**WORK ORDER:**
In the records below, print each line exactly and leave every image out.

Extracted page text data:
%%

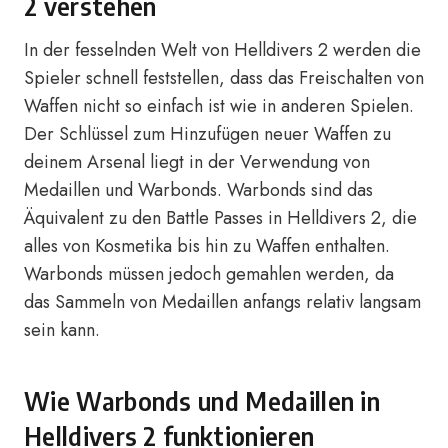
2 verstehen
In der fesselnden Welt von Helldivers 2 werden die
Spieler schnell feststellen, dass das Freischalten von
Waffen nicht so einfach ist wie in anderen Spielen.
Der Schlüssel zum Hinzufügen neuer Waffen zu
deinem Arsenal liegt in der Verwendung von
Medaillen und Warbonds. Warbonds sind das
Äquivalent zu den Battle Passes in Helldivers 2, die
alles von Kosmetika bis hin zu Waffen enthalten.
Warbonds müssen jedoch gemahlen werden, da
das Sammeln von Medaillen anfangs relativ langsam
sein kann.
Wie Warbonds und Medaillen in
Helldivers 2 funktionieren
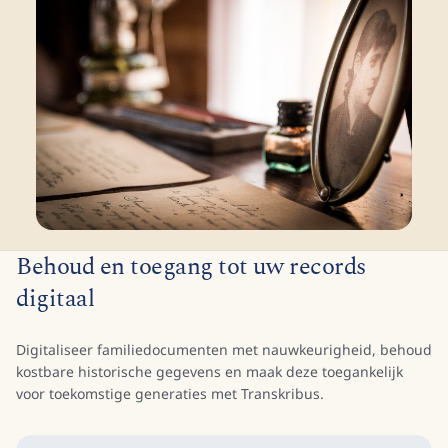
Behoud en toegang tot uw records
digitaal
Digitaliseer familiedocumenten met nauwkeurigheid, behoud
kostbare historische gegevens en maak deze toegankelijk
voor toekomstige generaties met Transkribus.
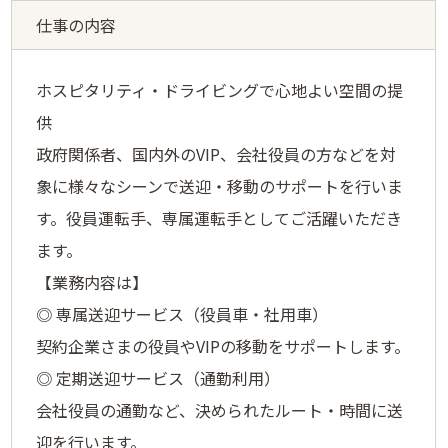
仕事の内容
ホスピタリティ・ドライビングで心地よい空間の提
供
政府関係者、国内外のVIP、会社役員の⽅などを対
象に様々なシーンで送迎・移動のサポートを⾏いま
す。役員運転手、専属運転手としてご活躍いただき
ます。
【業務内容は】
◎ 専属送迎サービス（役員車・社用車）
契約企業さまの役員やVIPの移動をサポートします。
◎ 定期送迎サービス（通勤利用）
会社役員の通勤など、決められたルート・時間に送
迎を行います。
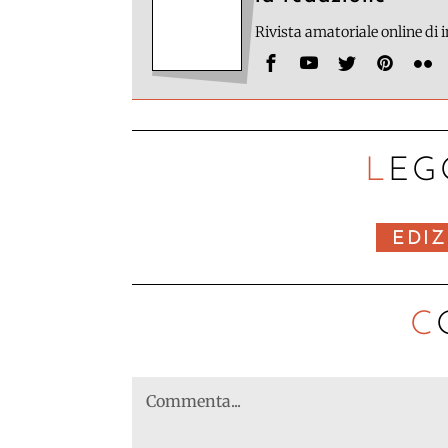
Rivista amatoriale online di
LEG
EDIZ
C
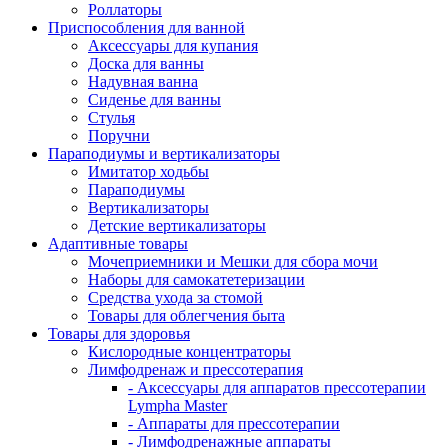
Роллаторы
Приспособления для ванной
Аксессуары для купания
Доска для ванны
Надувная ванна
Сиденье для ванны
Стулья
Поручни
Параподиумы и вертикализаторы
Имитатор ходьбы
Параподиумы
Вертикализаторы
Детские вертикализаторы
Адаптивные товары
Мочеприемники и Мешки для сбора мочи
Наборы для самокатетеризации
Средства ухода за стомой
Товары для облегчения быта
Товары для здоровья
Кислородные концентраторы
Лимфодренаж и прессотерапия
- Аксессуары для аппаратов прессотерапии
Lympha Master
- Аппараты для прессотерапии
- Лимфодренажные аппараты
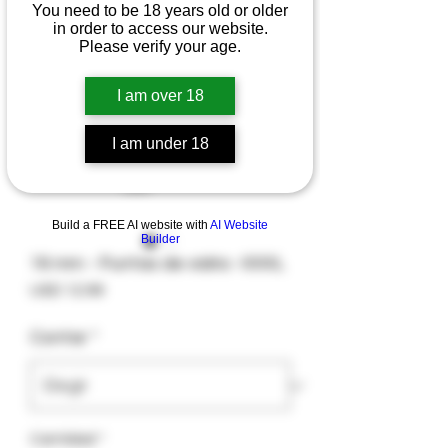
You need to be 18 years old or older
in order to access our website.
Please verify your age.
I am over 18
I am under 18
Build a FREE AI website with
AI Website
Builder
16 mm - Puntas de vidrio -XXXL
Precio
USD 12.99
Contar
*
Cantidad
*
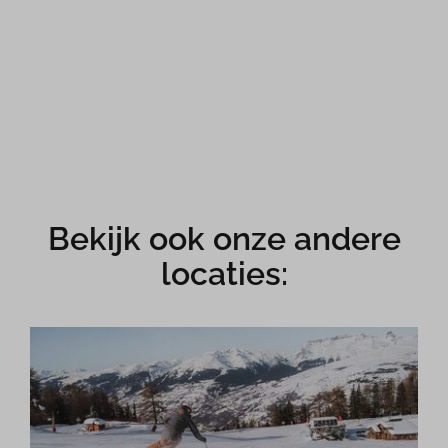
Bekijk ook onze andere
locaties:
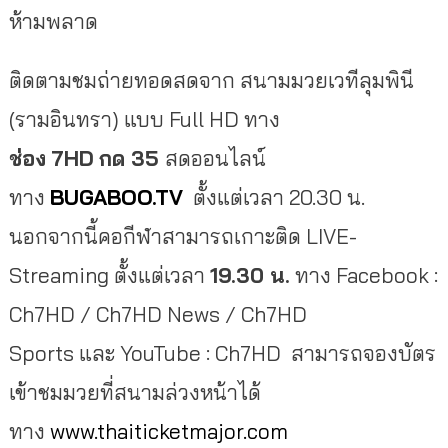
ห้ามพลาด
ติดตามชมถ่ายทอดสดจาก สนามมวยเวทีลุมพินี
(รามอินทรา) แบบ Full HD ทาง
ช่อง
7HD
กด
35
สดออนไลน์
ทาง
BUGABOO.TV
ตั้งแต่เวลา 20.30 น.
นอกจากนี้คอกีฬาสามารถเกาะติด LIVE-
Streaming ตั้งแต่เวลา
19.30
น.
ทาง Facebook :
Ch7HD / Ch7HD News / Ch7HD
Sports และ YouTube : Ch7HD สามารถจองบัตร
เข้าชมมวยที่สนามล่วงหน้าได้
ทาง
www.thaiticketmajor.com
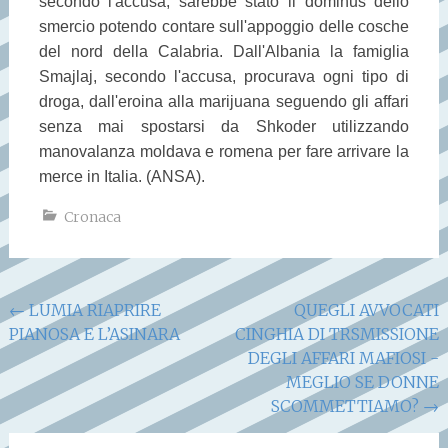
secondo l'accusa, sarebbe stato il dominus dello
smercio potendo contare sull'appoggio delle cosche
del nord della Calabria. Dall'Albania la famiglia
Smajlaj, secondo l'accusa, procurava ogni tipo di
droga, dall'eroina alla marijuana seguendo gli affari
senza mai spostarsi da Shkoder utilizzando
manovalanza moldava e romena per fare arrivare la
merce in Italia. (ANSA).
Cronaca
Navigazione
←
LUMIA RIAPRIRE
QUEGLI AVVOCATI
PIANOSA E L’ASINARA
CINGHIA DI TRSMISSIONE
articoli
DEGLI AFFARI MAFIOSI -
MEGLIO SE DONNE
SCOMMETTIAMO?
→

%%

**SOLUTION TO THE PROBLEM:**
2 verstehen
In der fesselnden Welt von Helldivers 2 werden die
Spieler schnell feststellen, dass das Freischalten von
Waffen nicht so einfach ist wie in anderen Spielen.
Der Schlüssel zum Hinzufügen neuer Waffen zu
deinem Arsenal liegt in der Verwendung von
Medaillen und Warbonds. Warbonds sind das
Äquivalent zu den Battle Passes in Helldivers 2, die
alles von Kosmetika bis hin zu Waffen enthalten.
Warbonds müssen jedoch gemahlen werden, da
das Sammeln von Medaillen anfangs relativ langsam
sein kann.
Wie Warbonds und Medaillen in
Helldivers 2 funktionieren
Behoud en toegang tot uw records
digitaal
Digitaliseer familiedocumenten met nauwkeurigheid, behoud
kostbare historische gegevens en maak deze toegankelijk
voor toekomstige generaties met Transkribus.
仕事の内容
ホスピタリティ・ドライビングで心地よい空間の提
供
政府関係者、国内外のVIP、会社役員の⽅などを対
象に様々なシーンで送迎・移動のサポートを⾏いま
す。役員運転手、専属運転手としてご活躍いただき
ます。
【業務内容は】
◎ 専属送迎サービス（役員車・社用車）
契約企業さまの役員やVIPの移動をサポートします。
◎ 定期送迎サービス（通勤利用）
会社役員の通勤など、決められたルート・時間に送
迎を行います。
Rivista amatoriale online di
LEG
EDIZ
C
Роллаторы
Приспособления для ванной
Аксессуары для купания
Доска для ванны
Надувная ванна
Сиденье для ванны
Стулья
Поручни
Параподиумы и вертикализаторы
Имитатор ходьбы
Параподиумы
Вертикализаторы
Детские вертикализаторы
Адаптивные товары
Мочеприемники и Мешки для сбора мочи
Наборы для самокатетеризации
Средства ухода за стомой
Товары для облегчения быта
Товары для здоровья
Кислородные концентраторы
Лимфодренаж и прессотерапия
- Аксессуары для аппаратов прессотерапии
Lympha Master
- Аппараты для прессотерапии
- Лимфодренажные аппараты
You need to be 18 years old or older
in order to access our website.
Please verify your age.
I am over 18
I am under 18
Build a FREE AI website with
AI Website
Builder
16 mm - Puntas de vidrio -XXXL
Precio
USD 12.99
Contar
*
Cantidad
*
Bekijk ook onze andere
locaties:
ห้ามพลาด
ติดตามชมถ่ายทอดสดจาก สนามมวยเวทีลุมพินี
(รามอินทรา) แบบ Full HD ทาง
ช่อง
7HD
กด
35
สดออนไลน์
ทาง
BUGABOO.TV
ตั้งแต่เวลา 20.30 น.
นอกจากนี้คอกีฬาสามารถเกาะติด LIVE-
Streaming ตั้งแต่เวลา
19.30
น.
ทาง Facebook :
Ch7HD / Ch7HD News / Ch7HD
Sports และ YouTube : Ch7HD สามารถจองบัตร
เข้าชมมวยที่สนามล่วงหน้าได้
ทาง
www.thaiticketmajor.com
secondo l'accusa, sarebbe stato il dominus dello
smercio potendo contare sull'appoggio delle cosche
del nord della Calabria. Dall'Albania la famiglia
Smajlaj, secondo l'accusa, procurava ogni tipo di
droga, dall'eroina alla marijuana seguendo gli affari
senza mai spostarsi da Shkoder utilizzando
manovalanza moldava e romena per fare arrivare la
merce in Italia. (ANSA).
Cronaca
Navigazione
←
LUMIA RIAPRIRE
QUEGLI AVVOCATI
PIANOSA E L’ASINARA
CINGHIA DI TRSMISSIONE
articoli
DEGLI AFFARI MAFIOSI -
MEGLIO SE DONNE
SCOMMETTIAMO?
→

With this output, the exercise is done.